Netanyahu, for his part, inherited a moribund negotiating process after the Palestinians rejected an extraordinarily magnanimous peace overture from Ehud Olmert. No reasonable critic of Israeli policy would suggest that Netanyahu wants to rule over the Palestinians, or that he is not committed to a territorial arrangement with them.
SO AS Israelis consider Obama's first 100 days, and as American policy-makers mull over Netanyahu's first month, here's what really matters:
• America is Israel's closest ally because the two nations share values and interests. Still, Washington and Jerusalem have long differed over how best to trade land for peace. We anticipate that the new administration will stand with Israel no less than its predecessors did. Similarly, we fully expect there to be sharp differences - as there always have been. Simply, the interests of America and Israel are not always identical.
• The link between the peace process and confronting Iran is straightforward. We in Israel need to do a better job of explaining to the administration that the menace of an ascendant, nuclear-armed regime, funneling guns and cash to Hamas and Hizbullah, inhibits the Palestinians' taking the most elemental steps toward peace.
• The administration warns that Teheran faces "crippling sanctions" if its rapprochement with Iran fails. It must realize that the clock is ticking.

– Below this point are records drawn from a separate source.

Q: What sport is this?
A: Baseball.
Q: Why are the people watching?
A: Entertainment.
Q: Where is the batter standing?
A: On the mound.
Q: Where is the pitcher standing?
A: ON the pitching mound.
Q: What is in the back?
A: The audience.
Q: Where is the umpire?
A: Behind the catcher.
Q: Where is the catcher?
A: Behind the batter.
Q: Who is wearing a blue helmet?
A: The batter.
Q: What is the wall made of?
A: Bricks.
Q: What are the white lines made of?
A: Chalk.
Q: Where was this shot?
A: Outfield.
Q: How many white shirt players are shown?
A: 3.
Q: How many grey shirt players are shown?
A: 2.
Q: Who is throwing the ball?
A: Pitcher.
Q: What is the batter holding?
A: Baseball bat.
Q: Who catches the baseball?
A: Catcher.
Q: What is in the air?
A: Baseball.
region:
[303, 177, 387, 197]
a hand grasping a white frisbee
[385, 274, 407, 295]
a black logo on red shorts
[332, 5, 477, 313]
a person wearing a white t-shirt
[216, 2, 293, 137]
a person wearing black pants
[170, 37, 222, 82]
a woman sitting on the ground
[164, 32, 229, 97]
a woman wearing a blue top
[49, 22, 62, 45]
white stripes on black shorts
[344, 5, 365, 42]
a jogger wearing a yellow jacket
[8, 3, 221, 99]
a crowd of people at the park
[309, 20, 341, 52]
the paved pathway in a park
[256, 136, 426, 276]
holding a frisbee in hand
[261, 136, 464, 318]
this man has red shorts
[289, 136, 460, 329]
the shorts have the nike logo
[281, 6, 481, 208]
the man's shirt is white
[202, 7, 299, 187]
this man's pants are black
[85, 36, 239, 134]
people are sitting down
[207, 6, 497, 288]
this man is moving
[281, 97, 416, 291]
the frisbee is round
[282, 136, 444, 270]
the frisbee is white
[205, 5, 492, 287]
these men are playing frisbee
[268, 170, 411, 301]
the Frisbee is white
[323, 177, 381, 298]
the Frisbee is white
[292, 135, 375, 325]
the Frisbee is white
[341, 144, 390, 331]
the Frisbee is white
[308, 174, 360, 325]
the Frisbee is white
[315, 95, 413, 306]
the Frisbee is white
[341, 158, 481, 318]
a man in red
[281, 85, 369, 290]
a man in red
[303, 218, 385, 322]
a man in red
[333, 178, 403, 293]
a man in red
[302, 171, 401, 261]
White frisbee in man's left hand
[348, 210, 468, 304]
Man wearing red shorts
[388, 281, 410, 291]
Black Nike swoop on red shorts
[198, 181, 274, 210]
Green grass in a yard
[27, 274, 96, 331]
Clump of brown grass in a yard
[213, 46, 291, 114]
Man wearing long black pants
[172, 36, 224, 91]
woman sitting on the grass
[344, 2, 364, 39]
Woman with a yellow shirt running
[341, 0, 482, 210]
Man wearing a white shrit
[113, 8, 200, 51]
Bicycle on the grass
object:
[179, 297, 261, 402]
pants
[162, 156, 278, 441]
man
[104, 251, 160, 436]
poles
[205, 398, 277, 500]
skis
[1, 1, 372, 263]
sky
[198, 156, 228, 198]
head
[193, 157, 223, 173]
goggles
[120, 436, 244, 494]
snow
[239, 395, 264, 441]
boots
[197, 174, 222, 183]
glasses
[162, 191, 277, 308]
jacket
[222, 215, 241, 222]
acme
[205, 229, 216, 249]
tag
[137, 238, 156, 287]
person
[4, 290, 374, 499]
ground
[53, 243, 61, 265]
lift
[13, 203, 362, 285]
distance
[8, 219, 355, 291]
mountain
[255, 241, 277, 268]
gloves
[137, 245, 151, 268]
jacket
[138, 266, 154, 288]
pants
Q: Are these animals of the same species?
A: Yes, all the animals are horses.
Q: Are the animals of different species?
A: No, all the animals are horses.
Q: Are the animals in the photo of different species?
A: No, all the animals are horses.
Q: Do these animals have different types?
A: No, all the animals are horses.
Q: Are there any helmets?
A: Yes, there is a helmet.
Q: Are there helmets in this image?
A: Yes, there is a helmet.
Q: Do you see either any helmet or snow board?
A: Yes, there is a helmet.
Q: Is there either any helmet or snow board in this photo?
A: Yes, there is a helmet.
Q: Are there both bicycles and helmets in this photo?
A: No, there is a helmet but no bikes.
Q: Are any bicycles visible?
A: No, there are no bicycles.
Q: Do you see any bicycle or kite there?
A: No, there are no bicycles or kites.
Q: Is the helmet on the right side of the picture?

• No one, least of all the Arab states, should need to be bought off to oppose a nuclear-armed Iran. Stopping the mullahs is a shared Arab, American and Israeli interest.
• Funding a Fatah-Hamas unity government - not that there's one in sight - without an explicit Hamas commitment to recognizing Israel, ending violence and abiding by previous Palestinian commitments would achieve only the illusion of momentum. A "unity" government not wholeheartedly committed to a two-state solution is hardly worth anyone's effort.
Candidate Obama chose his words carefully when he declared that "Israel's security is sacrosanct," and that "the United States must be a strong and consistent partner - not to force concessions, but to help committed partners avoid stalemate."
Those who would try to talk Obama out of this solemn pledge are no friends of Israel - no way, no shape, no how.